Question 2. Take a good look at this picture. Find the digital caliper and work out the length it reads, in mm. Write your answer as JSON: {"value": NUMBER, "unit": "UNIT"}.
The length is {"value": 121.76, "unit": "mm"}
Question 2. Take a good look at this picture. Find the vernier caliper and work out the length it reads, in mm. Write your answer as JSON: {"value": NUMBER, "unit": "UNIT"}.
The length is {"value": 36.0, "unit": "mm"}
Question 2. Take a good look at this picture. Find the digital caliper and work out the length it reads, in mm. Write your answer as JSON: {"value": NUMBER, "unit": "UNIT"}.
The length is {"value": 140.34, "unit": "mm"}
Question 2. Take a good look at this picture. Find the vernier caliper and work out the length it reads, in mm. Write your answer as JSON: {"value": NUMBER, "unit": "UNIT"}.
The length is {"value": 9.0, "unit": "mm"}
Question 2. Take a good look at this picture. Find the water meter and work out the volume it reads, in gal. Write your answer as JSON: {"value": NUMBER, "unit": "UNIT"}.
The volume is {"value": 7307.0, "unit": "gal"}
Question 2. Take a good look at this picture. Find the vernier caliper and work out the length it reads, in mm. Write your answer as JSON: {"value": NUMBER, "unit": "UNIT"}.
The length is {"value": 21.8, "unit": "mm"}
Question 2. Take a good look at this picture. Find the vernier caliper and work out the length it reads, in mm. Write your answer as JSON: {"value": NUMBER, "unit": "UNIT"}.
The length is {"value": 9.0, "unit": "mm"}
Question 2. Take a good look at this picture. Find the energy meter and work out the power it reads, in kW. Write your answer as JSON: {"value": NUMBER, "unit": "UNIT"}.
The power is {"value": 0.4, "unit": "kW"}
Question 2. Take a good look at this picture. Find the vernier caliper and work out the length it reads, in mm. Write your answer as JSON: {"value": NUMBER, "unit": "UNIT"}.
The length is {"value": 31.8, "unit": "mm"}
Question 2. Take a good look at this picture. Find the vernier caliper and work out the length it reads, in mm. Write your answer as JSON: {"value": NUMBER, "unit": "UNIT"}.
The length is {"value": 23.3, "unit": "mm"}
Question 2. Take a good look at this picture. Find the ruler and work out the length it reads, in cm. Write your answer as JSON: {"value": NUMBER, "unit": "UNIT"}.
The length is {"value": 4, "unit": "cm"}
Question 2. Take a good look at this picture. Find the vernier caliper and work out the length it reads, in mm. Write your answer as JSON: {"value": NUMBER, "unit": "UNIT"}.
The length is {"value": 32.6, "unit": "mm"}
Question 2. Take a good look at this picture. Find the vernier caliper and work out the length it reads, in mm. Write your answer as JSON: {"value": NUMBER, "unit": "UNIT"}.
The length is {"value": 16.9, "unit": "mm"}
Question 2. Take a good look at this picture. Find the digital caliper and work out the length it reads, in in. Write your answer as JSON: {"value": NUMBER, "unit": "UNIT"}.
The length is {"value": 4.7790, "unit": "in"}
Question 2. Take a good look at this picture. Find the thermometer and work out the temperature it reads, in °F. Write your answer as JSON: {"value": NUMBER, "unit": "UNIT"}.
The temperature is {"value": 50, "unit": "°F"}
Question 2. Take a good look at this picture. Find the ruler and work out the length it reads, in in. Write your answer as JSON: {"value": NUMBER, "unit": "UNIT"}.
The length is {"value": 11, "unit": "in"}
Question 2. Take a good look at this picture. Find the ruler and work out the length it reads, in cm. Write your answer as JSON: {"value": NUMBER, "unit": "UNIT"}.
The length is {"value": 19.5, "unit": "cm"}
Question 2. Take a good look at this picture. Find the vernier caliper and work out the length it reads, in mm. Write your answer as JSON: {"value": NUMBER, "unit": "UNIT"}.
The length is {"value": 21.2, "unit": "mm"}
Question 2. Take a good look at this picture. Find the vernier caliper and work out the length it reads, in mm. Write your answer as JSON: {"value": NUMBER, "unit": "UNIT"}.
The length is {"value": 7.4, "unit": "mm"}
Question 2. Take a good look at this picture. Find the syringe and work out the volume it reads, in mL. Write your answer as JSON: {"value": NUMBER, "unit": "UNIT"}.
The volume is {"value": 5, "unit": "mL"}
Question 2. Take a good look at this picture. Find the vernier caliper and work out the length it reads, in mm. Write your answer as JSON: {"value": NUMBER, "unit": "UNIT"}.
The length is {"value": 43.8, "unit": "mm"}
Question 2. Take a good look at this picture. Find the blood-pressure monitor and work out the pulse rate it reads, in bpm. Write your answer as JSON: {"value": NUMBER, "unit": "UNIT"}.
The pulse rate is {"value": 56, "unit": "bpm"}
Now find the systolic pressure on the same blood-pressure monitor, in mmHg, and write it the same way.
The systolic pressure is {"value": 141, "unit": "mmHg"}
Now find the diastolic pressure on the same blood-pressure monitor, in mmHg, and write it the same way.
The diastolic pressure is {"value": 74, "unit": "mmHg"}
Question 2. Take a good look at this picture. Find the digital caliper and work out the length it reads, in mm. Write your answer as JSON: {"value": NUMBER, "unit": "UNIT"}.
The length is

--------------------------------------------------

[What to do] Pull out every line of the material above that contains the string "temperature". Case counts, so treat a differently capitalized form as no match.

[Answer box]
Question 2. Take a good look at this picture. Find the thermometer and work out the temperature it reads, in °F. Write your answer as JSON: {"value": NUMBER, "unit": "UNIT"}.
The temperature is {"value": 50, "unit": "°F"}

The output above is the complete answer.